* Exercise text *

• • • •

Megalonyx, which means "giant claw", is a widespread North American genus that lived past the close of the last (Wisconsin) glaciation, when so many large mammals died out. Remains have been found as far north as Alaska and the Yukon. Ongoing excavations at Tarkio Valley in southwest Iowa may reveal something of the familial life of Megalonyx. An adult was found in direct association with two juveniles of different ages, suggesting that adults cared for young of different generations.

The earliest known North American megalonychid, Pliometanastes protistus, lived in Florida and the southern U.S. about 9 million years ago, and is believed to have been the predecessor of Megalonyx. Several species of Megalonyx have been named; in fact, a 2000 article by Harington et al. in Arctic claimed that "nearly every good specimen has been described as a different species". A broader perspective on the group, accounting for age, sex, individual and geographic differences, indicates that only three species are valid (M. leptostomus, M. wheatleyi, and M. jeffersonii) in the late Pliocene and Pleistocene of North America. Although work by McDonald lists five species.

Jefferson's ground sloth has a special place in modern paleontology, for Thomas Jefferson's "memoir" on Megalonyx, read before the American Philosophical Society of Philadelphia, on 10 March 1797, marked the beginning of vertebrate paleontology in North America. Jefferson's paper was published, with an accompanying description and illustrations of the Megalonyx fossils by Casper Wistar, in 1799. When Lewis and Clark set out, Jefferson instructed Meriwether Lewis to keep an eye out for ground sloths. He was hoping they would find some living in the Western range. Megalonyx jeffersonii was named after Thomas Jefferson in 1822.

• • • •

[Source records]
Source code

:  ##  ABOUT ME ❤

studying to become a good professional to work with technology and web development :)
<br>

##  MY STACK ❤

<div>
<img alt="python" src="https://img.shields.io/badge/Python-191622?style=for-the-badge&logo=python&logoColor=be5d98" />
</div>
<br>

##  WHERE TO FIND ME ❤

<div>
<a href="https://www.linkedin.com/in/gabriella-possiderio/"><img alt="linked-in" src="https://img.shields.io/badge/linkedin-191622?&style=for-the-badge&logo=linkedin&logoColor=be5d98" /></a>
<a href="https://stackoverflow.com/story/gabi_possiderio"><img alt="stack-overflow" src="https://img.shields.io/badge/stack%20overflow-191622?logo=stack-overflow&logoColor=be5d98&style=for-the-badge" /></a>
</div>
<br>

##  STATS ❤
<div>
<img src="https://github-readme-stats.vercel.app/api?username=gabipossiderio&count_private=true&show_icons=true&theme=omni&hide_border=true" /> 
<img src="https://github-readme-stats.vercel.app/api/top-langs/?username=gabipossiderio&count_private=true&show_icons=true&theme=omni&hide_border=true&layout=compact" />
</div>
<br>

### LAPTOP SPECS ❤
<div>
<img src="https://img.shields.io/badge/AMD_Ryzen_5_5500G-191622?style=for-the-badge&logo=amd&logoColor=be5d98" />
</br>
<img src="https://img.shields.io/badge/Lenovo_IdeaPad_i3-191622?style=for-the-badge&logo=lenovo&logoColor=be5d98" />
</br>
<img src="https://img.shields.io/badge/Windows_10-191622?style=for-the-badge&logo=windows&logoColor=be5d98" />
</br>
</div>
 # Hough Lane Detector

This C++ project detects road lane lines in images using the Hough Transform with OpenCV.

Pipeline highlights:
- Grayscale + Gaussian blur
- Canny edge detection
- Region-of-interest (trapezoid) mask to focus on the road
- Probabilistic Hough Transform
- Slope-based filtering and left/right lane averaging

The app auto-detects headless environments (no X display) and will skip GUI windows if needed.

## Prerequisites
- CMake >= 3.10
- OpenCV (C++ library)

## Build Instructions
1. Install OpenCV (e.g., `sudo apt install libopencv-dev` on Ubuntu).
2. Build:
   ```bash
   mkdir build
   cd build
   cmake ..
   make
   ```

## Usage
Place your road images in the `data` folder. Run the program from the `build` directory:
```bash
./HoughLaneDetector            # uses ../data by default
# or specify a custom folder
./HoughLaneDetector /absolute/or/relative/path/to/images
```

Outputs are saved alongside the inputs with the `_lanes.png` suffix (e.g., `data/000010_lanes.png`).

• • • •

* Explore the material *
A: Decide whether each statement agrees with the Megalonyx text, answering yes or no and quoting the words of the text that settle it. (i) Megalonyx remains have been found in Alaska and the Yukon. (ii) Pliometanastes protistus lived in Florida and the southern U.S. about 9 million years ago. (iii) Megalonyx jeffersonii was named after Thomas Jefferson in 1797.
B: Go on with the Megalonyx text, starting after its last sentence.

* Task-by-task results *
A:
(i) Yes: "Remains have been found as far north as Alaska and the Yukon."
(ii) Yes: "Pliometanastes protistus, lived in Florida and the southern U.S. about 9 million years ago"
(iii) No: "Megalonyx jeffersonii was named after Thomas Jefferson in 1822."

B:
==Taxonomy ==

A morphological tree of Megalonychidae, based on the work of Stinnesbeck and colleagues (2021). (Note that this tree does not conform to genetic studies, as it includes the Caribbean sloths Neocnus, Parocnus Megalocnus and Arcatocnus which have been placed in the separate family Megalocnidae, well as the two toed sloths (Choloepus), which are placed in the clade Mylodontoidea).

Total evidence phylogeny after Tejada et al. 2023.

=== Genera ===

- †Deseadognathus
- †Hapalops?
- †Hyperleptus?
- †Mesopotamocnus
- †Paulocnus
- †Proplatyarthrus
- †Urumacocnus
- †Ortotheriinae
  - †Diodomus
  - †Eucholoeops
  - †Hapaloides
  - †Megalonychotherium
  - †Ortotherium
  - †Paranabradys
  - †Proschismotherium
  - †Pseudortotherium
  - †Torcellia
- †Megalonychinae
  - †Ahytherium (Late Pleistocene, Brazil)
  - †Australonyx (Late Pleistocene, Brazil)
  - †Megalonychops
  - †Megalonyx (Pliocene-Late Pleistocene, North America)
  - †Megistonyx (Late Pleistocene, Venezuela)
  - †Meizonyx (Middle-Late Pleistocene Central America, Mexico)
  - †Nohochichak (Late Pleistocene, Mexico)
  - †Pliometanastes
  - †Pliomorphus
  - †Protomegalonyx
  - †Sinclairia
  - †Xibalbaonyx (Late Pleistocene, Mexico, potentially Venezuela)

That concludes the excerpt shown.